Za kilka dni, ulice Gdyni znów zapełnią się ekipami filmowymi. W szczególności, obszar w pobliżu mola w Orłowie stanie się miejscem kręcenia scen do drugiej części znanej produkcji telewizyjnej – „Zatoka Szpiegów”.
Serial ten cieszył się ogromnym zainteresowaniem wśród widowni Telewizji Polskiej. Emitowany w okresie zimowym, dziewięcioodcinkowy serial spotkał się z tak pozytywnym odbiorem, że podjęto decyzję o kontynuacji produkcji. Decyzja ta zapadła nawet podczas emisji pierwszej serii, kiedy to każdy odcinek przyciągał do telewizorów dwa miliony widzów.
Tak więc, w najbliższym czasie mieszkańcy Gdyni ponownie będą mogli spotkać aktorów przebranych w niemieckie mundury oraz szyldy i flagi z okresu hitlerowskiego.
Historia serialu rozgrywa się podczas II wojny światowej. Główny bohater, Franze Neumanna – którym jest Bartosz Gelner – jest młodym porucznikiem Abwehry. Pochodzi z dobrze ustawionej niemieckiej rodziny, która od lat mieszkała w Gdańsku, ale pewnego dnia odkrywa swoje polskie korzenie. Chociaż na początku jest wiernym obywatelem III Rzeszy, w wyniku skomplikowanej intrygi decyduje się na przejście na stronę polskich szpiegów.

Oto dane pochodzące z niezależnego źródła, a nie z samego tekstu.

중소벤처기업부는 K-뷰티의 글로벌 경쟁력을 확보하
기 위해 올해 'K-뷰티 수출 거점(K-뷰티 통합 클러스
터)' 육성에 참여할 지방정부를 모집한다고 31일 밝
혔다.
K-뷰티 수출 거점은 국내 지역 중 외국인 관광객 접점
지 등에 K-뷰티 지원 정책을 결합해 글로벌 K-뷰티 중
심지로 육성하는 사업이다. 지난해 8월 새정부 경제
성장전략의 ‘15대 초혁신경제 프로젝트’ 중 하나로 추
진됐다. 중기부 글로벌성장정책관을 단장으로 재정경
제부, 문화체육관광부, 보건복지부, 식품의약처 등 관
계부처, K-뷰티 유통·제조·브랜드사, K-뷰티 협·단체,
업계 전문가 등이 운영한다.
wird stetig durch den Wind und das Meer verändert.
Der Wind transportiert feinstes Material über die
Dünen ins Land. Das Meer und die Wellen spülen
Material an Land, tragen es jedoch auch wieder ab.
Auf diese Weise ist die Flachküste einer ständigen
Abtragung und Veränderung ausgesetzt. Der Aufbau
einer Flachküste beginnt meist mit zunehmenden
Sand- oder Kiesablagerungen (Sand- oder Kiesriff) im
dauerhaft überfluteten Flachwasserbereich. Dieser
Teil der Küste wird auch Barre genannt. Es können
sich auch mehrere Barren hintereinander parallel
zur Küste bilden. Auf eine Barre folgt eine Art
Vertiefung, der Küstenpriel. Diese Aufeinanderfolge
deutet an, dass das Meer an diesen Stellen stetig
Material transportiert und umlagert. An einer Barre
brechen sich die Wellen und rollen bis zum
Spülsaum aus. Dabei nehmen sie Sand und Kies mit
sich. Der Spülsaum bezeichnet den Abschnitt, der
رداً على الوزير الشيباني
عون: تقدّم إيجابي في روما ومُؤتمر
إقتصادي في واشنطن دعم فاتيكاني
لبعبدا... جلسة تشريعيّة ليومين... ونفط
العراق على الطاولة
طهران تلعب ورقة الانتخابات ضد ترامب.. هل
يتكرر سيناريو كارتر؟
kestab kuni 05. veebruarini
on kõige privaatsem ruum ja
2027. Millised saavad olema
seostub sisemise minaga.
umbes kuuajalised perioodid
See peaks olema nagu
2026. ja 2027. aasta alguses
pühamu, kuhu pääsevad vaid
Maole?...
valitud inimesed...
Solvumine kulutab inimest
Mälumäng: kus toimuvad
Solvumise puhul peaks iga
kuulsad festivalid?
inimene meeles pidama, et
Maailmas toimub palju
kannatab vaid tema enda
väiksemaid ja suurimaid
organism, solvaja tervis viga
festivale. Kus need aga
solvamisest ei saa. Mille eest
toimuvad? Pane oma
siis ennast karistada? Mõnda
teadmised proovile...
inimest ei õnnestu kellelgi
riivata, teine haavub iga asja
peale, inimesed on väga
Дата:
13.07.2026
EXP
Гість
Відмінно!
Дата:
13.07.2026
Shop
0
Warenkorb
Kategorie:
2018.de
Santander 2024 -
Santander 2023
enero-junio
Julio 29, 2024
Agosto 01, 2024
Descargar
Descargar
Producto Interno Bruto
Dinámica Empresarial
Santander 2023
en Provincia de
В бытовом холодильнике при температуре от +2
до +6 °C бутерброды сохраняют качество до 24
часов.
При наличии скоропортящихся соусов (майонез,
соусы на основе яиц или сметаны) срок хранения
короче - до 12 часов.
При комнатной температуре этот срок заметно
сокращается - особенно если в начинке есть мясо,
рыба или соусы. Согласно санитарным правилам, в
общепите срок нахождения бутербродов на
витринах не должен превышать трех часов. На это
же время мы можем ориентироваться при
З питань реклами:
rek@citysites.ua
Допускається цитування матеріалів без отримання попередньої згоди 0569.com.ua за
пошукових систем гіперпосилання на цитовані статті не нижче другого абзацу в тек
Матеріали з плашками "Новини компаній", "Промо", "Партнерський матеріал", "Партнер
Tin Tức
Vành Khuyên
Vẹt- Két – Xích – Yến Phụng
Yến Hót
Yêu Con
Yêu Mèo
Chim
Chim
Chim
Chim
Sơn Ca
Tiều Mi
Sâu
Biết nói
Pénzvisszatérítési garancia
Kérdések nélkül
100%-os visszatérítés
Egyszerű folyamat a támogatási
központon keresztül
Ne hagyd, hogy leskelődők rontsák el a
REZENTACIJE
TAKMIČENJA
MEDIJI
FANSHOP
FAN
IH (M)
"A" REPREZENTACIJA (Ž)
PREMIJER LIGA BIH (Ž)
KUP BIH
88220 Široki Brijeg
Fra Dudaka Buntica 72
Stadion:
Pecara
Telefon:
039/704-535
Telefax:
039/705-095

Premiera drugiej edycji „Zatoki Szpiegów” zaplanowana jest na przyszły rok i serial ma składać się z 10 odcinków. Do obsady dołączą nowi aktorzy, z Sonią Mietielicą na czele.
Jednak to nie jedyna filmowa kontynuacja, której zdjęcia odbywają się we wrześniu w Gdyni. Na początku miesiąca można było zaobserwować pracujących na planie aktorów z Furiozy. Jest to historia infiltrowania grupy kibolskiej, w której wystąpili między innymi Mateusz Damięcki i Konrad Eleryk. Aktualnie trwają prace nad drugim filmem – roboczo zatytułowanym „Furioza 2”, a wiele scen kręcono w Trójmieście.